Interest rates steady amid market unrest

Norway’s central bank kept its key policy rate unchanged at 0.75 percent on Thursday, amid international and some local stock market turbulence and a weakening krone. The executive board of Norges Bank saw no reason to boost rates further, nor did most Norwegian economists.

Not a single member of Norwegian newspaper Dagens Næringsliv’s panel of economists had recommended another interest rate hike, not even a modest one like the quarter-point increase announced last month. That was the first interest rate hike for two-and-a-half years, and it came based on Norway’s economic recovery from the oil price collapse in 2014. On Thursday, the bank board maintained its evaluation that Norway’s economy is continuing to grow and is now “near a normal level.”

Meanwhile, the Oslo Stock Exchange’s main index fell at the start of trading on Thursday but not a much as stock markets in the US and Asia. The Oslo exchange’s index was down 1.19 percent by mid-morning, even after Norway’s biggest company, state oil company Equinor announced its best results since the oil crisis began.
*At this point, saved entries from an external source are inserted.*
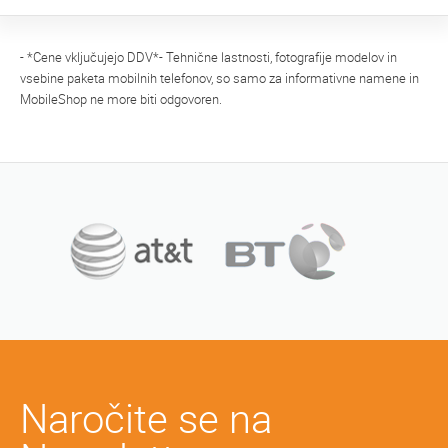
- *Cene vključujejo DDV*- Tehnične lastnosti, fotografije modelov in
vsebine paketa mobilnih telefonov, so samo za informativne namene in
MobileShop ne more biti odgovoren.
Naročite se na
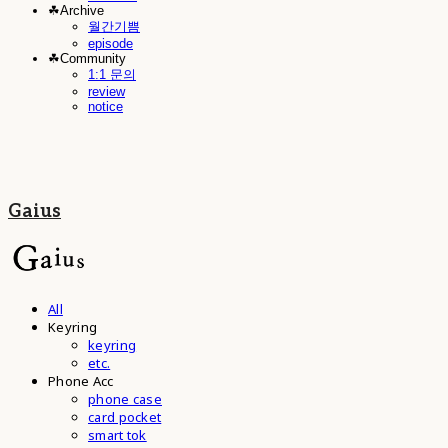
☘︎Archive
월간기쁨
episode
☘︎Community
1:1 문의
review
notice
Gaius
All
Keyring
keyring
etc.
Phone Acc
phone case
card pocket
smart tok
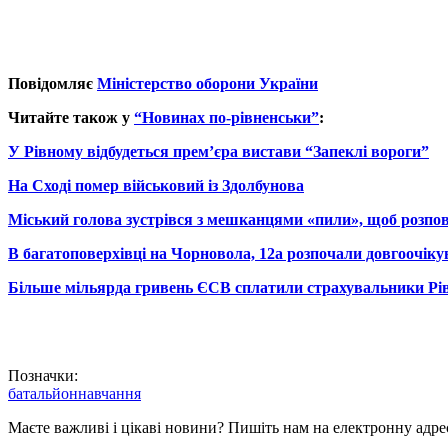
Повідомляє
Міністерство оборони України
Читайте також у
“Новинах по-рівненськи”
:
У Рівному відбудеться прем’єра вистави “Запеклі вороги”
На Сході помер військовий із Здолбунова
Міський голова зустрівся з мешканцями «пили», щоб розпов
В багатоповерхівці на Чорновола, 12а розпочали довгоочік
Більше мільярда гривень ЄСВ сплатили страхувальники Р
Позначки:
батальйон
навчання
Маєте важливі і цікаві новини? Пишіть нам на електронну адре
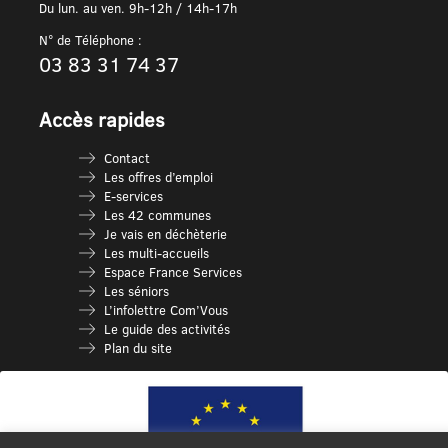
Du lun. au ven. 9h-12h / 14h-17h
N° de Téléphone :
03 83 31 74 37
Accès rapides
Contact
Les offres d’emploi
E-services
Les 42 communes
Je vais en déchèterie
Les multi-accueils
Espace France Services
Les séniors
L’infolettre Com’Vous
Le guide des activités
Plan du site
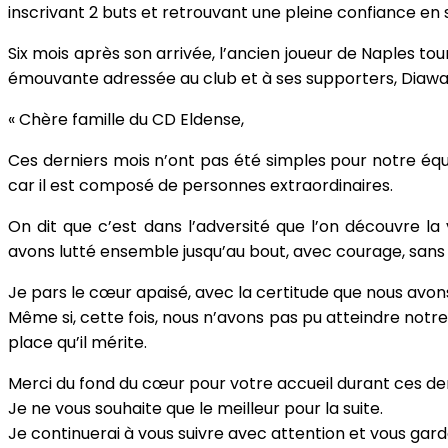
inscrivant 2 buts et retrouvant une pleine confiance en s
Six mois après son arrivée, l’ancien joueur de Naples tou
émouvante adressée au club et à ses supporters, Diawara
« Chère famille du CD Eldense,
Ces derniers mois n’ont pas été simples pour notre équip
car il est composé de personnes extraordinaires.
On dit que c’est dans l’adversité que l’on découvre la v
avons lutté ensemble jusqu’au bout, avec courage, sans 
Je pars le cœur apaisé, avec la certitude que nous avon
Même si, cette fois, nous n’avons pas pu atteindre notre
place qu’il mérite.
Merci du fond du cœur pour votre accueil durant ces dern
Je ne vous souhaite que le meilleur pour la suite.
Je continuerai à vous suivre avec attention et vous gar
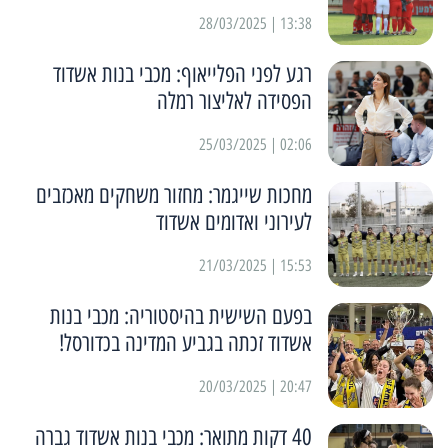
13:38 | 28/03/2025
רגע לפני הפלייאוף: מכבי בנות אשדוד
הפסידה לאליצור רמלה
02:06 | 25/03/2025
מחכות שייגמר: מחזור משחקים מאכזבים
לעירוני ואדומים אשדוד
15:53 | 21/03/2025
בפעם השישית בהיסטוריה: מכבי בנות
אשדוד זכתה בגביע המדינה בכדורסל!
20:47 | 20/03/2025
40 דקות מתואר: מכבי בנות אשדוד גברה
Equinor’s third-quarter operating profits of nearly NOK 40 billion (USD 4.8 billion) are based largely on the results of heavy cost-cutting at Equinor (formerly Statoil) along with the recent rise in oil prices that topped USD 80 a barrel during the past week. On Thursday, though, oil prices had sunk again, down to USD 75 for a barrel of Norway’s North Sea crude oil by mid-morning.
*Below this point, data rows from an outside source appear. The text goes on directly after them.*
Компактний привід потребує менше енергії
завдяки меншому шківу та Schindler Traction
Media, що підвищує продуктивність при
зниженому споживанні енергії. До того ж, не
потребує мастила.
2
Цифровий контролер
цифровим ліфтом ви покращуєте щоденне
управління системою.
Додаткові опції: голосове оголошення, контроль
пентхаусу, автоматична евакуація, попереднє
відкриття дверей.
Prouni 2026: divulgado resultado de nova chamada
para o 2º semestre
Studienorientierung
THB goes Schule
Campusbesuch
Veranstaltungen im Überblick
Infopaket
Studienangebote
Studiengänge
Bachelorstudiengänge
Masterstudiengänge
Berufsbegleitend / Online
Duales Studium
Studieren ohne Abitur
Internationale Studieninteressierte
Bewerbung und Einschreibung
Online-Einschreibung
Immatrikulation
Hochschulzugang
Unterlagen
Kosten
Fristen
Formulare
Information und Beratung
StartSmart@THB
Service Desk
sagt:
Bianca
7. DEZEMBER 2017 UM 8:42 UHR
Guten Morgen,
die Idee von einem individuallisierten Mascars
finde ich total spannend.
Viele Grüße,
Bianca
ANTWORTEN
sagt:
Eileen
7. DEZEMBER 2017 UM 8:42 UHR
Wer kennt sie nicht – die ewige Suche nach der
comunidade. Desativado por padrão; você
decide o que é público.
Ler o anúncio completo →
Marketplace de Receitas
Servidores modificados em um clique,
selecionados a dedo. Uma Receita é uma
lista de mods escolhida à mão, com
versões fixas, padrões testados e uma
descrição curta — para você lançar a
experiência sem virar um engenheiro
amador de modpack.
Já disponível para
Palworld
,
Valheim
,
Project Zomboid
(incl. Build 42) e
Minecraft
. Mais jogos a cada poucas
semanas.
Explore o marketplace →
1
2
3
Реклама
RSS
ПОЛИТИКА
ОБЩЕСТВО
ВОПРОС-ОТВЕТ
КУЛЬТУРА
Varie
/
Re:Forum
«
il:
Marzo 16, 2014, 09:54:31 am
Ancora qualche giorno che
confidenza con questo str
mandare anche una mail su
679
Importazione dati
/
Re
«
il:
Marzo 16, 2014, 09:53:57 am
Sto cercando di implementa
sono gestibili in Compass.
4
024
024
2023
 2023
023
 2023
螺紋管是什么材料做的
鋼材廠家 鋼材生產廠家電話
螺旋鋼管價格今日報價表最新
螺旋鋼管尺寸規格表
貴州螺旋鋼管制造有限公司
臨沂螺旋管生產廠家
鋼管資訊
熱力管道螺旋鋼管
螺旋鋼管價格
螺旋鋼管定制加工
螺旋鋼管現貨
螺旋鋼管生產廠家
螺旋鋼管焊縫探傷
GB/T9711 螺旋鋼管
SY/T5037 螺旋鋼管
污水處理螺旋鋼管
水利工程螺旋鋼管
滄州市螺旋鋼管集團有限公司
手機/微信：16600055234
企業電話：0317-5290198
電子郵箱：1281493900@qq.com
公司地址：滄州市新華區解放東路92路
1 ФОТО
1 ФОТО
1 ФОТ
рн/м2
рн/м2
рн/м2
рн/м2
Norway’s recently volatile currency, the krone, has been weakening despite the country’s economic recovery. Some analysts contend the krone should be stronger given Norway’s economic fundamentals, but it’s often affected by the oil price. When it drops, so does the krone, which was trading at NOK 8.33 to one US dollar on Thursday morning. It cost just NOK 6 to buy a US dollar before oil prices sunk four years ago.